• [WHAT YOU NEED TO DO]:
What you return must match the listing below exactly.
══════
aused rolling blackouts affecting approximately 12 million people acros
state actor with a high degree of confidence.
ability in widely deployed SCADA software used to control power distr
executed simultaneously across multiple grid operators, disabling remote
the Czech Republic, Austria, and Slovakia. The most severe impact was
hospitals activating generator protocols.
══════
• [RESPONSE TO THIS EXERCISE]:
aused rolling blackouts affecting approximately 12 million people acros
state actor with a high degree of confidence.
ability in widely deployed SCADA software used to control power distr
executed simultaneously across multiple grid operators, disabling remote
the Czech Republic, Austria, and Slovakia. The most severe impact was
hospitals activating generator protocols.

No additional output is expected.